- [Kutipan Dokumen]:
========================

Christopher Johnson McCandless membuang seluruh kehidupannya di peradaban dan berangkat untuk hidup di alam liar pasca lulus kuliah. Terlepas dari motivasinya yang dipertanyakan, kisahnya adalah sebuah penggambaran legendaris tentang istilah “live free, or die hard.”
Chris McCandless into The Wild
Diketahui fakta bahwa pada
April 1992, McCandless menumpang dari Carthage, South Dakota ke Fairbanks, Alaska.
Di sini, dia menumpang lagi dengan tukang listrik lokal bernama Jim Gallien yang
sedang dalam perjalanan keluar dari Fairbanks.
McCandless memperkenalkan
dirinya hanya sebagai "Alex," tanpa menyinggung sekalipun tentang
nama belakangnya (Alex pun bukan nama asli). Dia kemudian meminta Gallien untuk
membawanya ke Taman Nasional Denali yang terletak di barat daya, dimana dia
mengaku bahwa dia ingin mendaki dan "tinggal
dari alam selama beberapa bulan."
Sebagai penduduk lokal,
bahkan hanya dari melihat, Gallien memiliki "keraguan mendalam"
tentang kemampuan McCandless untuk bertahan hidup di alam liar. Terlebih, dia
tau bahwa hutan belantara Alaska dikenal sangat kejam.
McCandless, disisi lain,
memang tidak memiliki peralatan yang mencukupi untuk bertahan di alam liar
selama beberapa bulan. Namun, dia bersikeras kepada Gallien bahwa dia akan
baik-baik saja.
Merasa khawatir, Gallien
tentu berusaha membujuk anak muda yang naif itu untuk mempertimbangkan kembali
petualangannya, bahkan menawarkan untuk mengantar McCandless ke Anchorage dan
membelikannya peralatan yang layak.
Sayang, anak muda itu cukup keras
kepala. Dari apa yang diingat Gallien, dia hanya membawa ransel ringan,
sekantong beras seberat sepuluh pon, senapan semi-otomatis Remington, dan sepasang
sepatu bot Wellington (sepatu itu pun diberikan oleh Gallien). Pemuda itu
bahkan tidak memiliki kompas, dan meninggalkan arlojinya serta satu-satunya
peta yang dia miliki di truk Gallien.

========================

- [Isi Kumpulan Data]:
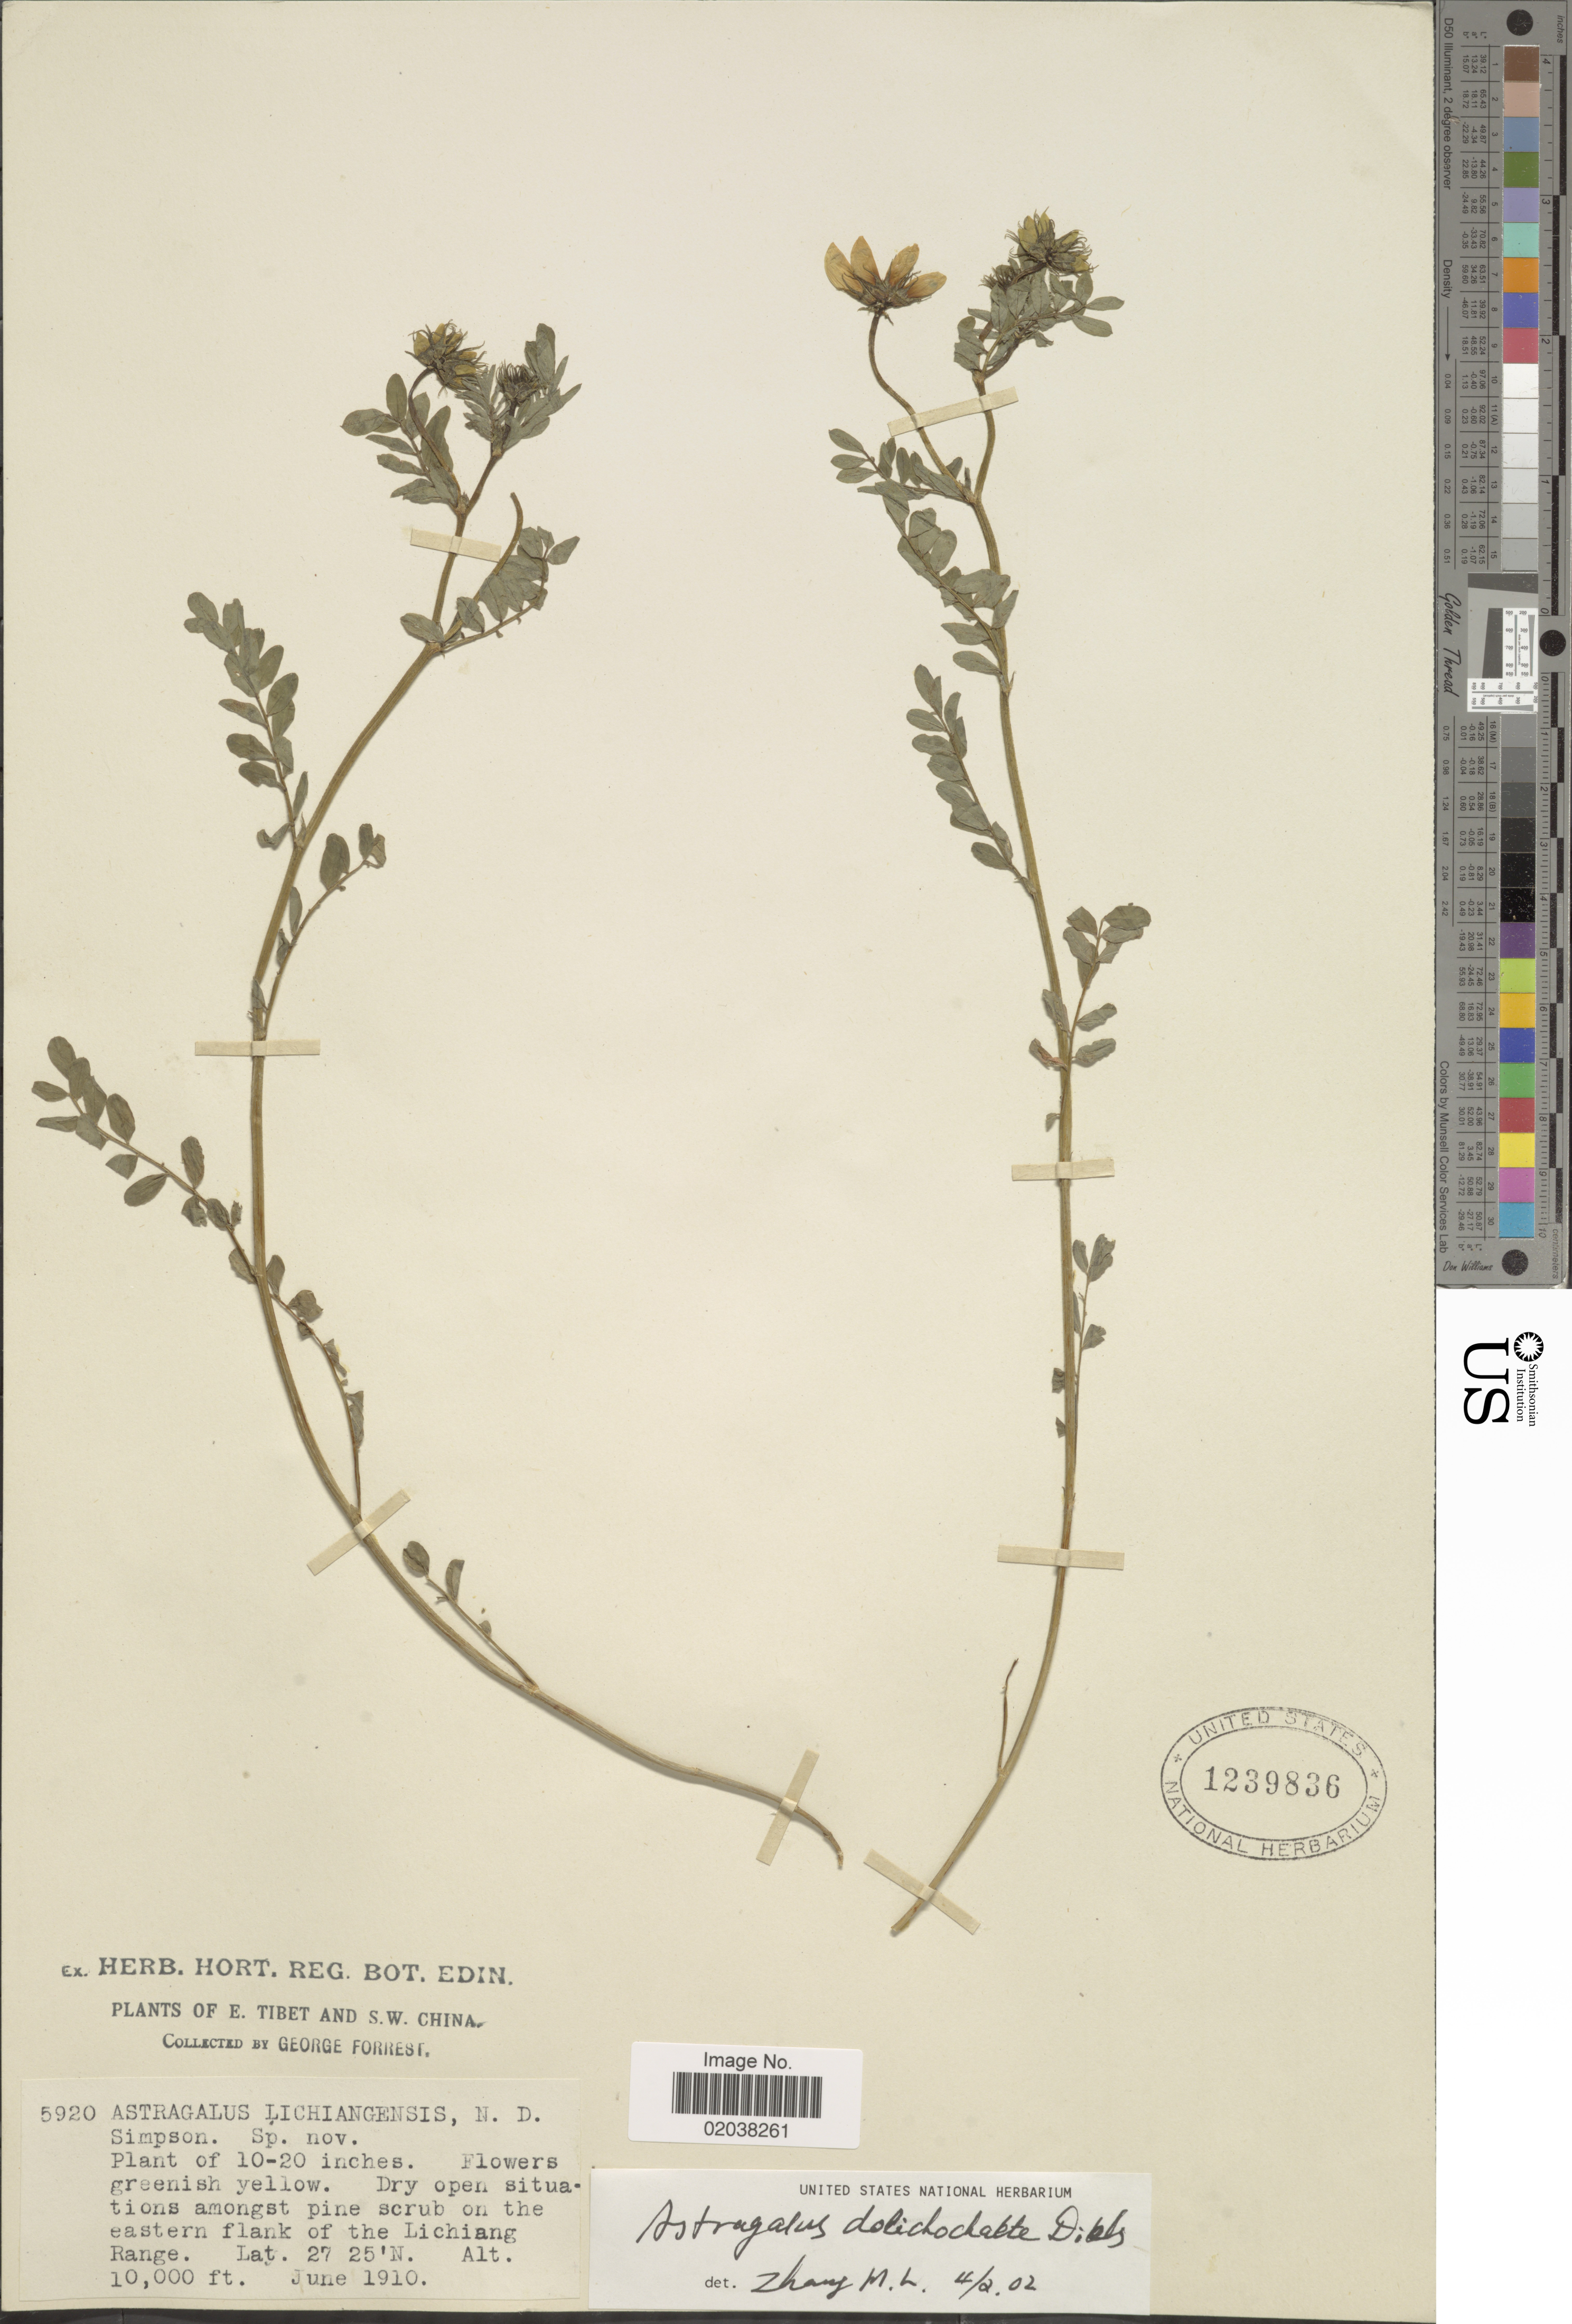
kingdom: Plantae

========================

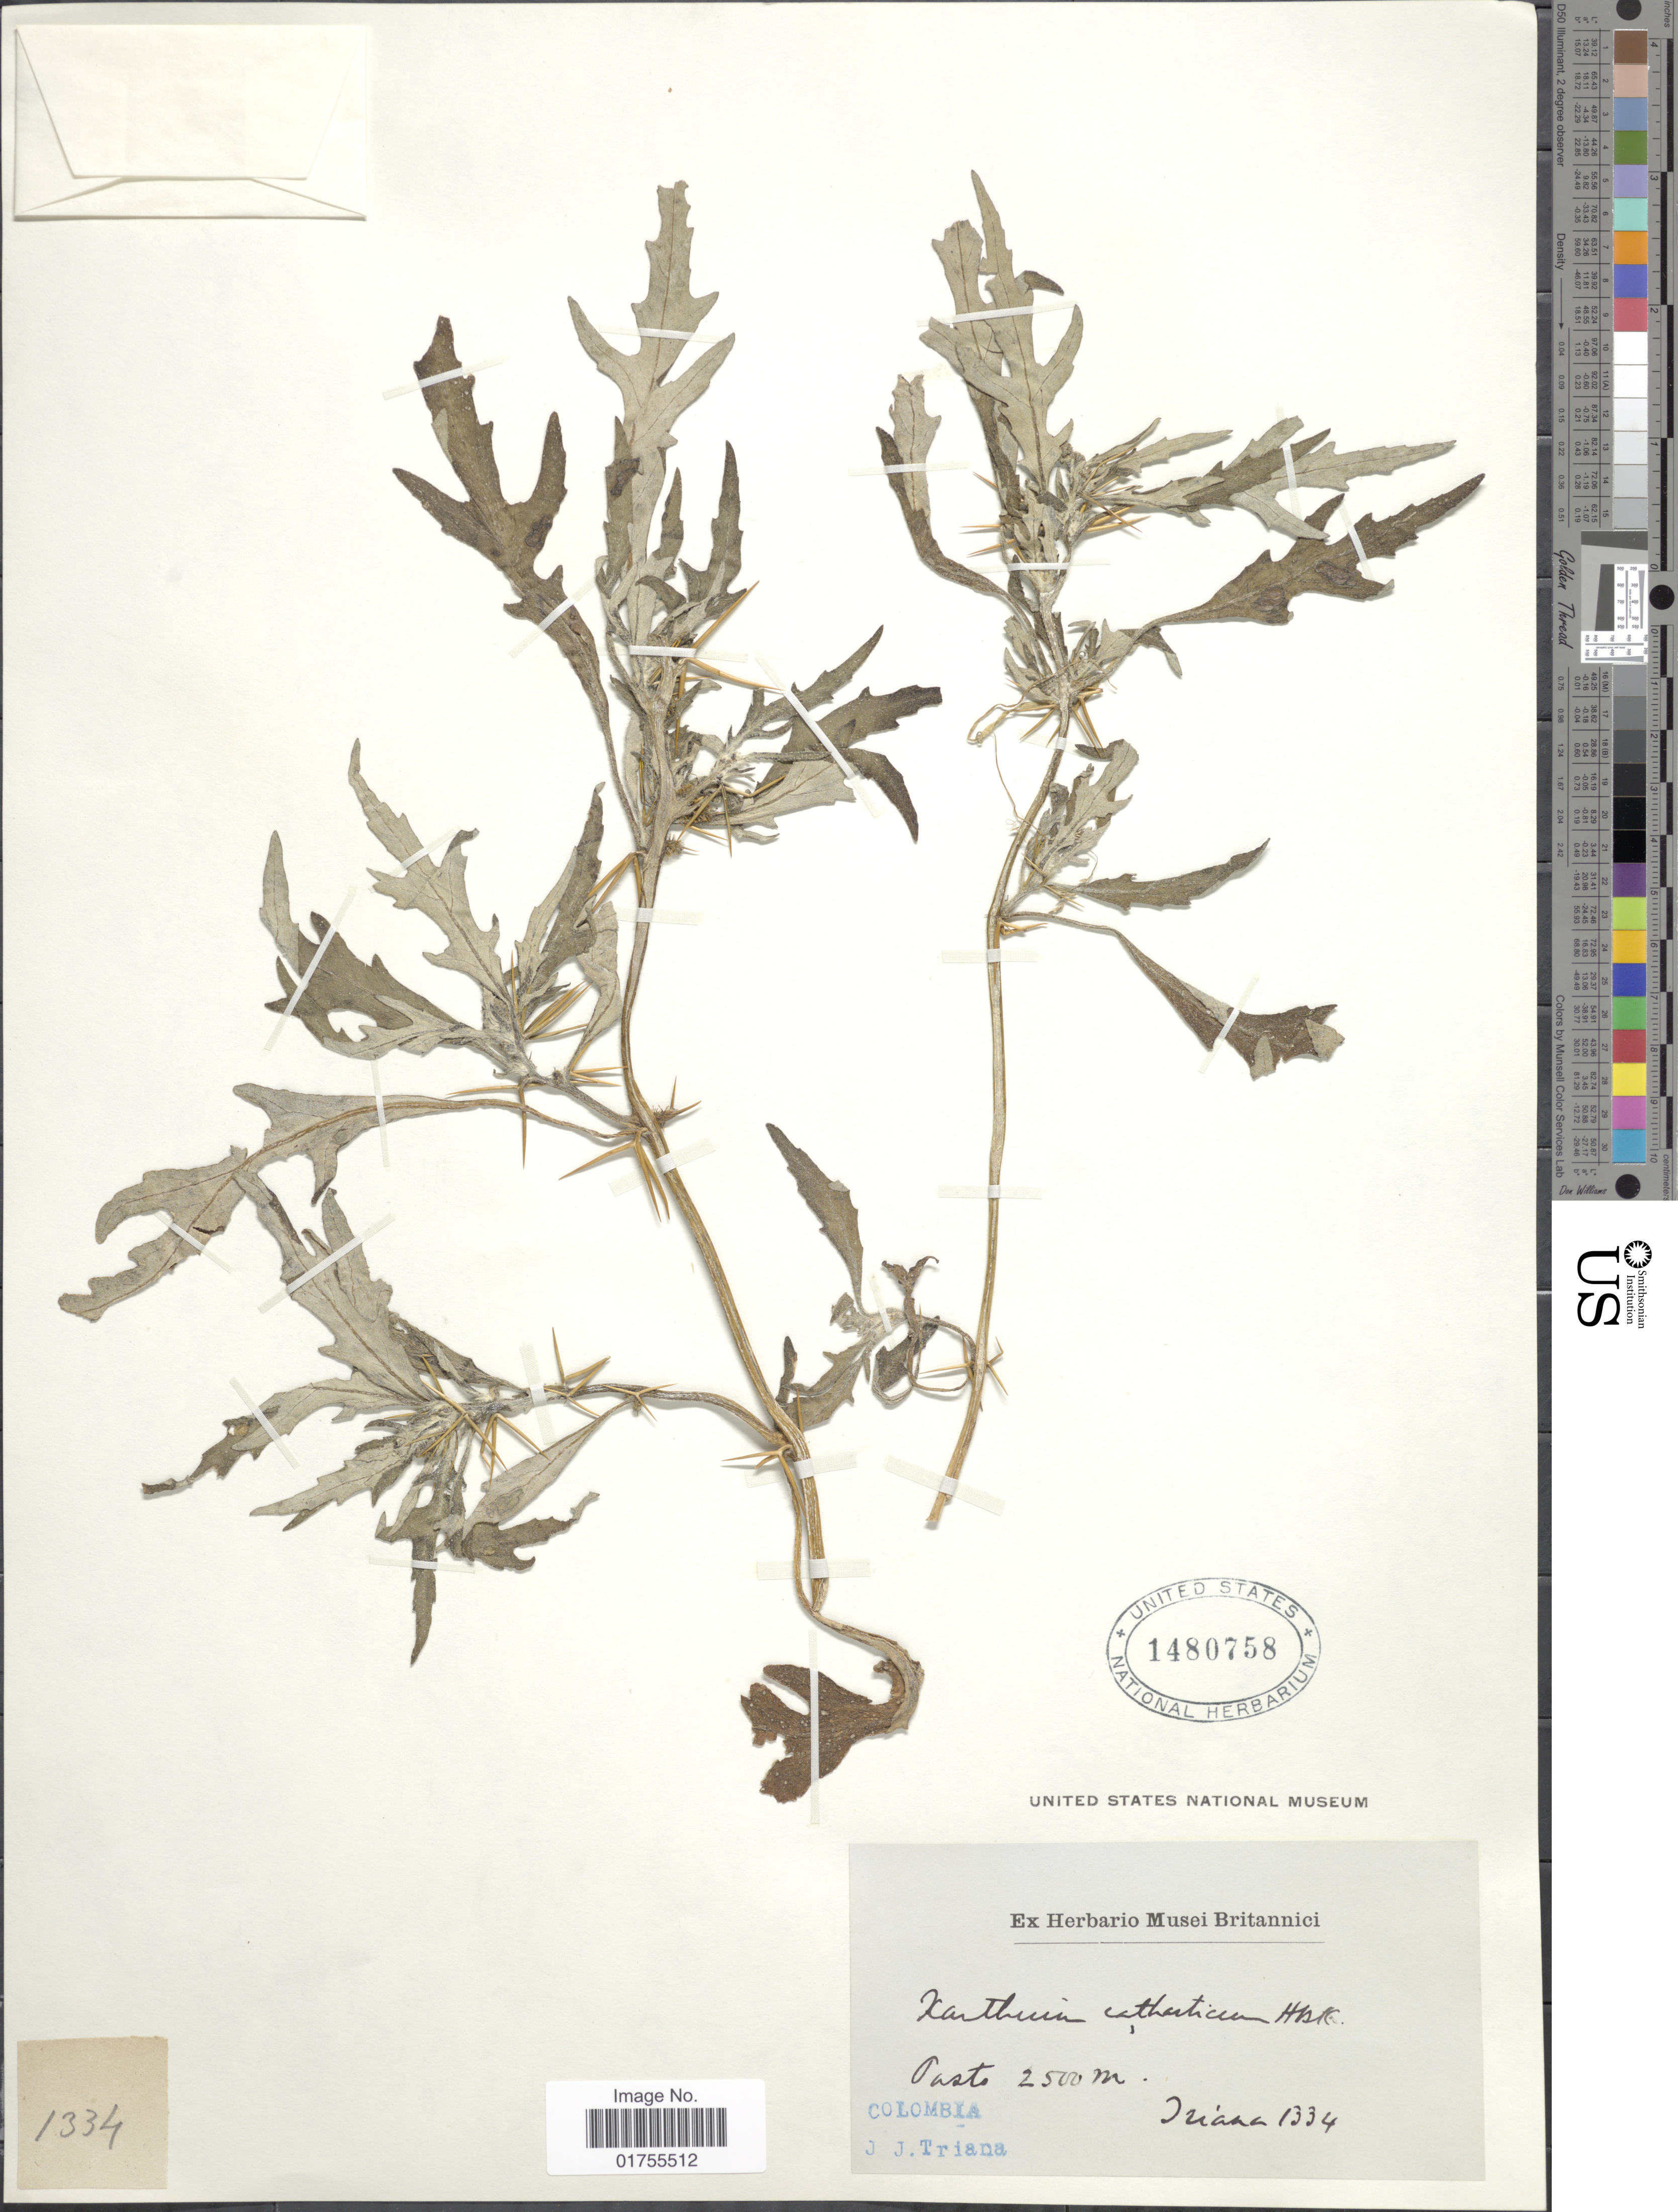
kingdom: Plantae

========================

- [Tujuan Latihan]: Ketik ulang secara persis bagian teks tentang Chris McCandless, mulai dari "Merasa khawatir, Gallien" sampai dengan "peralatan yang layak.", termasuk kata-kata terakhir tersebut.

- [Hasil Latihan]:
Merasa khawatir, Gallien
tentu berusaha membujuk anak muda yang naif itu untuk mempertimbangkan kembali
petualangannya, bahkan menawarkan untuk mengantar McCandless ke Anchorage dan
membelikannya peralatan yang layak.